AUTOS FÜR EINSTEIGER
Diese 10 Ost-Oldtimer sind das nächste große Ding
Von Haiko Prengel | Veröffentlicht am 17.10.2016 | Lesedauer: 7 Minuten
Autos aus dem Osten waren lange Zeit verpönt. Mittlerweile gelten sie als perfekte Einstiegsyoung- oder -oldtimer. Und als gute Wertanlage
Quelle: picture alliance / ZB/Sebastian Willnow / dpa
Der Oldtimer-Hype hat jetzt auch die Autos aus dem früheren Ostblock erfasst. Wartburg und Barkas sind inzwischen anerkannte Klassiker und steigen im Wert. Hier sind zehn Kandidaten mit Kultpotenzial.
Zu lahm, zu schrottig und null Prestige: Alte Autos aus dem Osten hatten lange keinen guten Ruf. Dabei haben die mitunter skurrilen Mobile handfeste Vorteile: Zum einen sind sie vergleichsweise günstig zu haben: Ein Barkas B1000 beispielsweise – auch Bulli des Ostens genannt – kostet ein Bruchteil eines VW T1 oder T2. Zudem gelten Ost-Autos wegen ihrer simplen Technik als ideale Einstiegsoldtimer.

■ ■ ■ ■ ■ ■ ■

**AUFGABEN LÖSEN**:
1 - Beantworte anhand des Artikels über Ost-Oldtimer diese Fragen:
(a) Welche beiden Fahrzeuge gelten laut Artikel inzwischen als anerkannte Klassiker?
(b) Unter welchem Spitznamen ist der Barkas B1000 auch bekannt?
(c) Weshalb gelten Ost-Autos als ideale Einstiegsoldtimer?
2 - Schreibe den Artikel über Ost-Oldtimer im Anschluss an seinen letzten Satz weiter.
Die anschließenden Zeilen stehen in keinem Zusammenhang mit dem Artikel über Ost-Oldtimer.

**QUELLDATEN**:

■ ■ ■ ■ ■ ■ ■

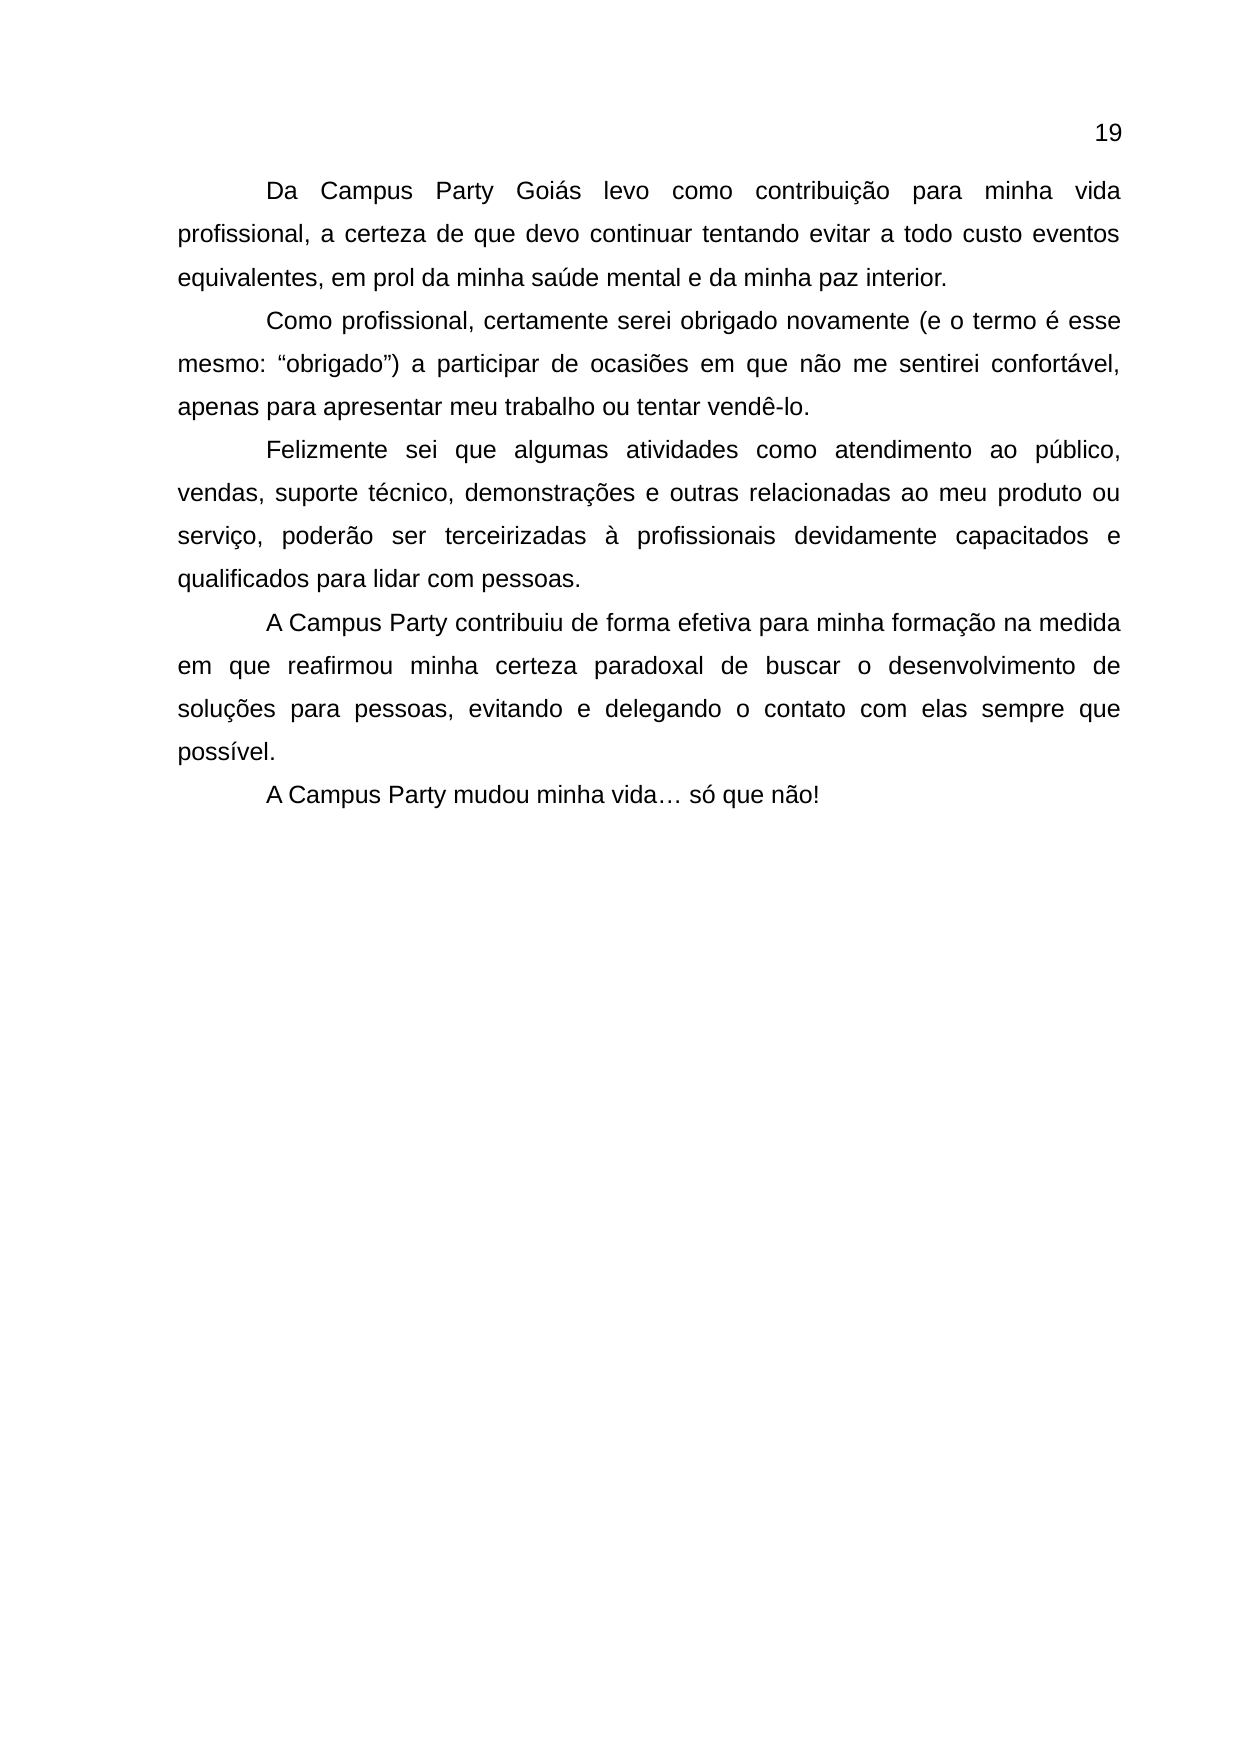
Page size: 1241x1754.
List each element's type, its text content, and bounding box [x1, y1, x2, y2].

■ ■ ■ ■ ■ ■ ■

**ERGEBNISSE**:
1 -
(a) Wartburg und Barkas.
(b) Er wird auch Bulli des Ostens genannt.
(c) Sie gelten wegen ihrer simplen Technik als ideale Einstiegsoldtimer.

2 -
Ein Wartburg 353 etwa ist so herrlich simpel gebaut, dass selbst Laien bei ihm (fast) alles selbst reparieren können. Selbst eine Zylinderkopfdichtung wechselten Wartburg-Fahrer zu Ost-Zeiten einfach mal am Straßenrand aus – und fuhren anschließend weiter.
So etwas wie Leistung darf man freilich nicht von den technisch völlig veralteten Gefährten erwarten. Aber Autos wie der Trabi begeistern gerade wegen ihrer Einfachheit. Nach dem Motto: eine Handvoll PS, null Komfort und trotzdem Fahrspaß.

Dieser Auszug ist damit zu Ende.